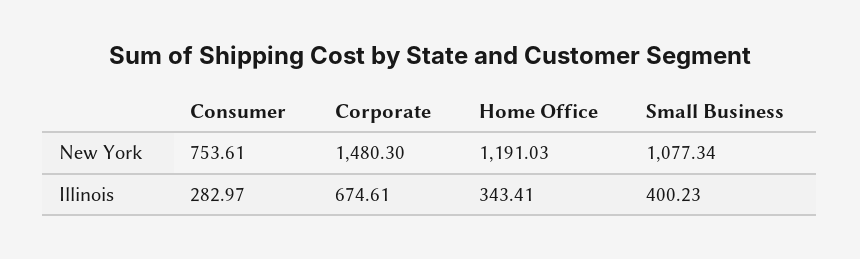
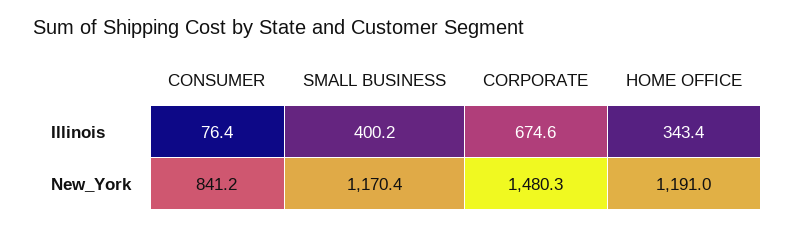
  {
    "Consumer": {
-     "New York": 753.61,
+     "New York": 841.2,
-     "Illinois": 282.97
+     "Illinois": 76.4
    },
    "Corporate": {
      "New York": 1480.3,
      "Illinois": 674.61
    },
    "Home Office": {
      "New York": 1191.03,
      "Illinois": 343.41
    },
    "Small Business": {
-     "New York": 1077.34,
+     "New York": 1170.4,
      "Illinois": 400.23
    }
  }

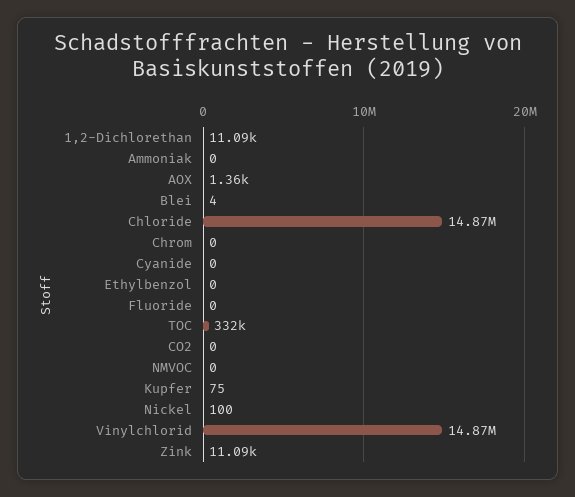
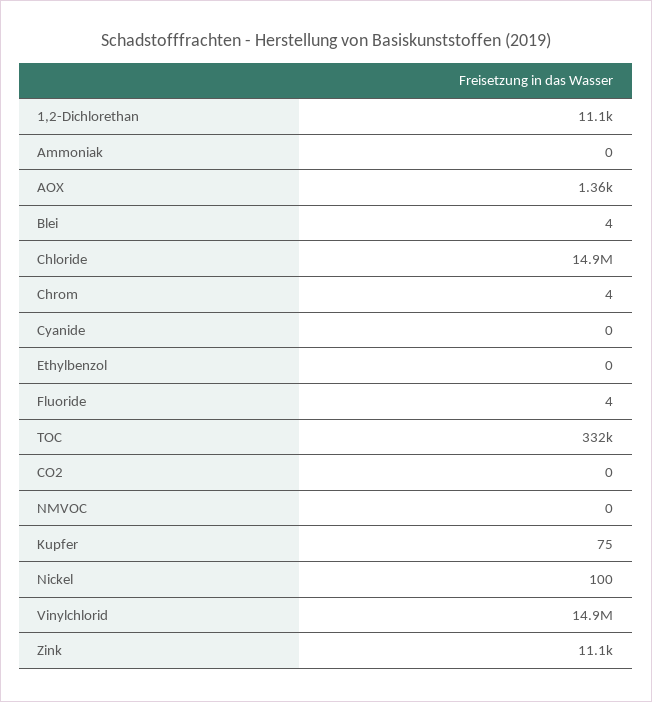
  {
    "1,2-Dichlorethan": 11090,
    "Ammoniak": 0,
    "AOX": 1360,
    "Blei": 4,
    "Chloride": 14870000,
-   "Chrom": 0,
+   "Chrom": 4,
    "Cyanide": 0,
    "Ethylbenzol": 0,
-   "Fluoride": 0,
+   "Fluoride": 4,
    "TOC": 332000,
    "CO2": 0,
    "NMVOC": 0,
    "Kupfer": 75,
    "Nickel": 100,
    "Vinylchlorid": 14870000,
    "Zink": 11090
  }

* **PROBLEM**
Please count the lines in the data that include the word "Illinois" and report the number by itself.

* **SOLUTION**
5